EXERCISE PASSAGE >>

- - -

Read this before you vote on Tuesday
Why is PPS asking us to build three of the country's most expensive high schools?
There’s an election this month! We vote by mail in Oregon, so if you’re a registered voter here, you should have received your ballot by now. It needs to be mailed or dropped off at one of these sites by Tuesday, May 20th.
The elections are mostly for school board seats and urban flood safety and water quality directors, but the biggest item on the ballot is the Portland Public Schools bond, which asks voters for $1.83 billion to repair aging elementary and middle schools ($190 million) and renovate and/or rebuild three high schools ($1.15 billion).1 The first bit is entirely uncontroversial—several of the district’s elementary and middle schools are in dire straits with classrooms that are too hot or too cold and/or that have tiles that fall from the ceiling on kids’ heads, and 19 of these schools are built of unreinforced masonry that could completely collapse in even a moderate earthquake. But the second “bucket,” as the district calls it, is controversial, even among its own board, because it asks voters to continue paying their current tax rate—one tax among many here that make the cost of living so high—so it can build what will be three of the most expensive high schools in the country.
For context, nearby high schools in Beaverton and Rainier Beach in Seattle cost a mere fraction of what the high schools in Portland will cost.

There are a lot of little reasons2 and a few really big reasons why this is so. I am going to focus on the big reasons, which I’ve divided into two categories: reasons that make sense and the data supports and reasons that do not make sense and the data does not support.

- - -

PROVIDED DATA >>

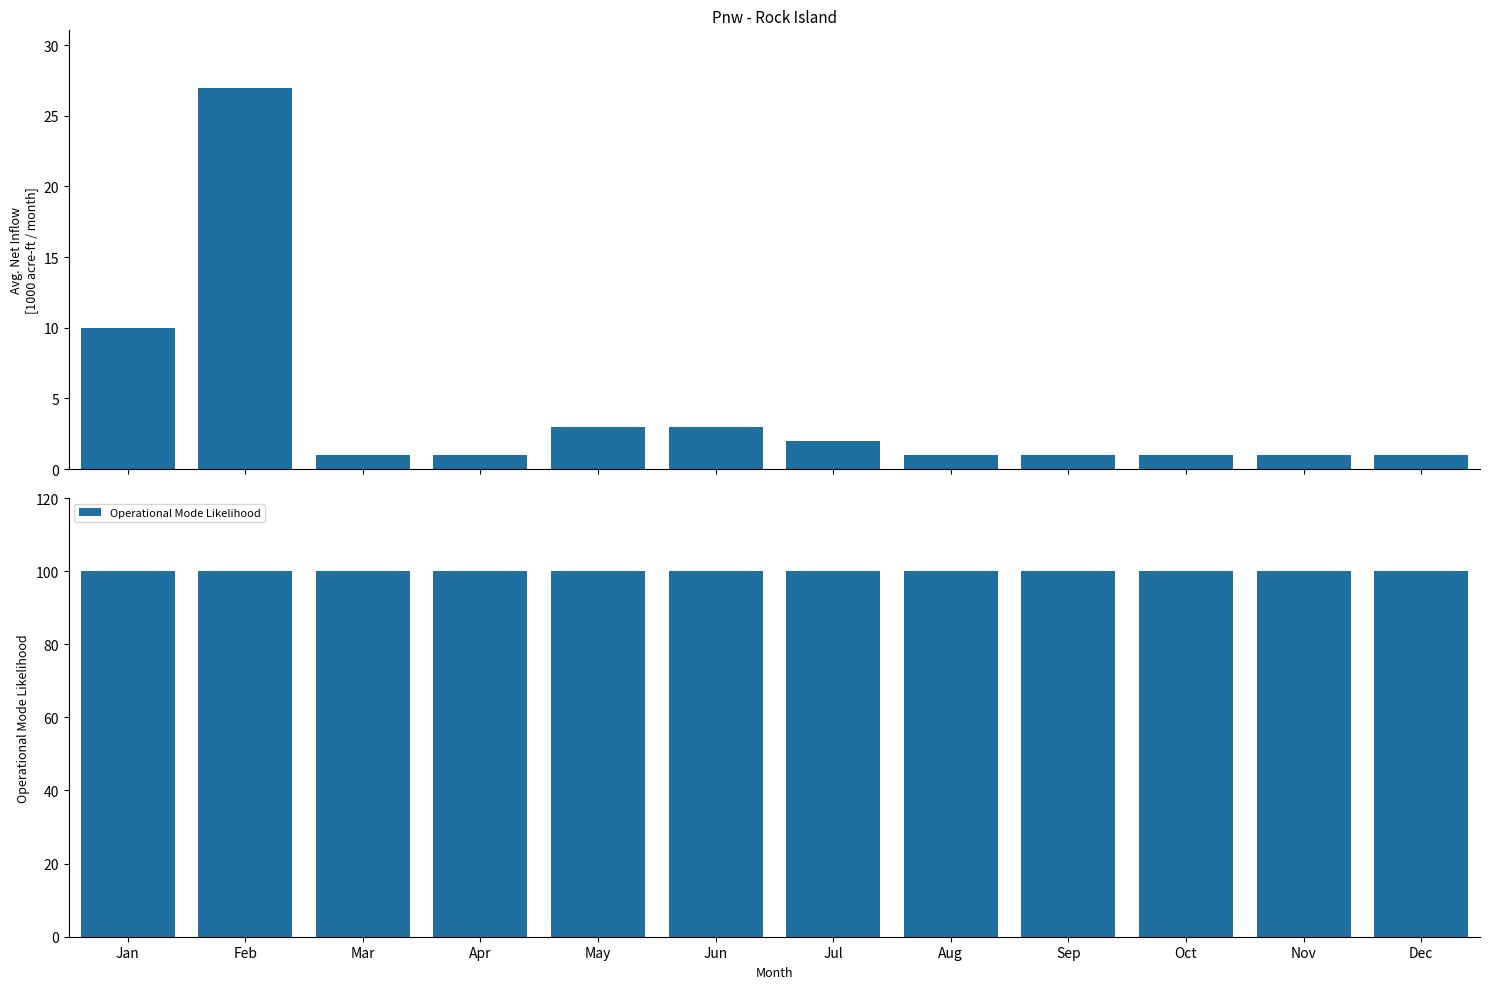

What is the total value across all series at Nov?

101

- - -

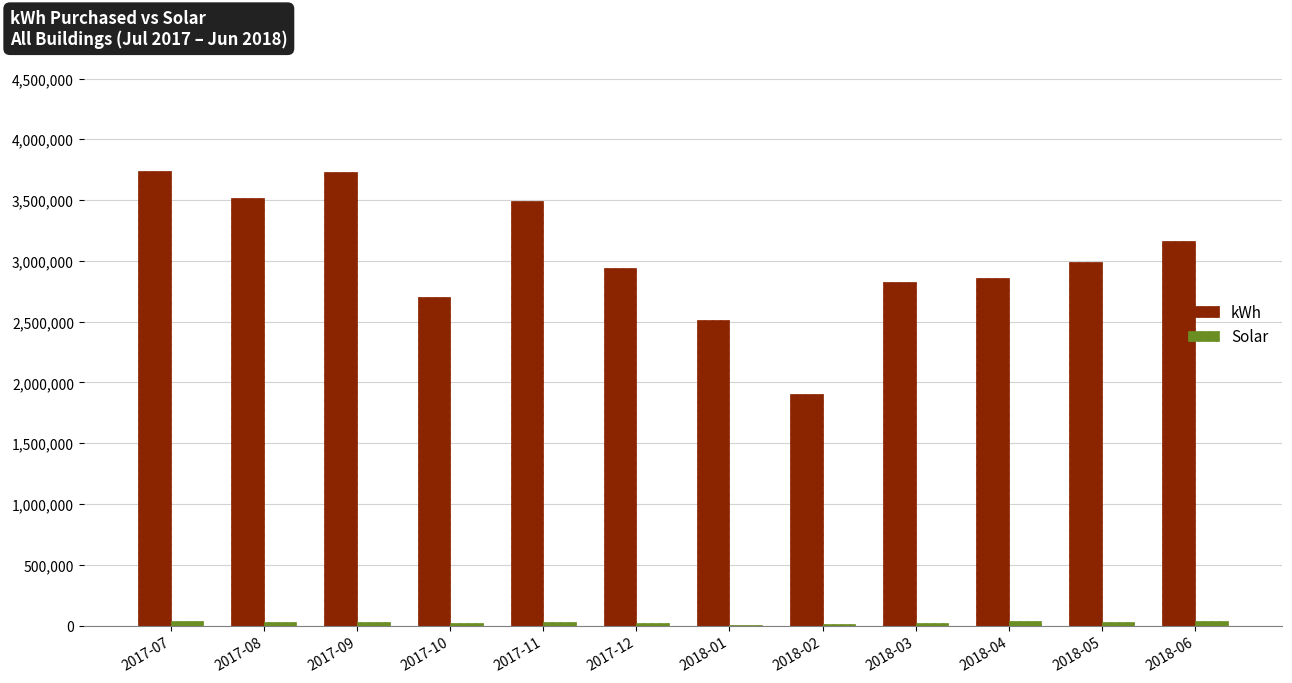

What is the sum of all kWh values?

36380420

- - -

TASK REQUIREMENTS >>
Reproduce word for word the portion of the Portland school bond passage that starts with "Read this before" and ends after "Tuesday, May 20th.". The items above were drawn from a separate source.

WRITTEN ANSWER >>
Read this before you vote on Tuesday
Why is PPS asking us to build three of the country's most expensive high schools?
There’s an election this month! We vote by mail in Oregon, so if you’re a registered voter here, you should have received your ballot by now. It needs to be mailed or dropped off at one of these sites by Tuesday, May 20th.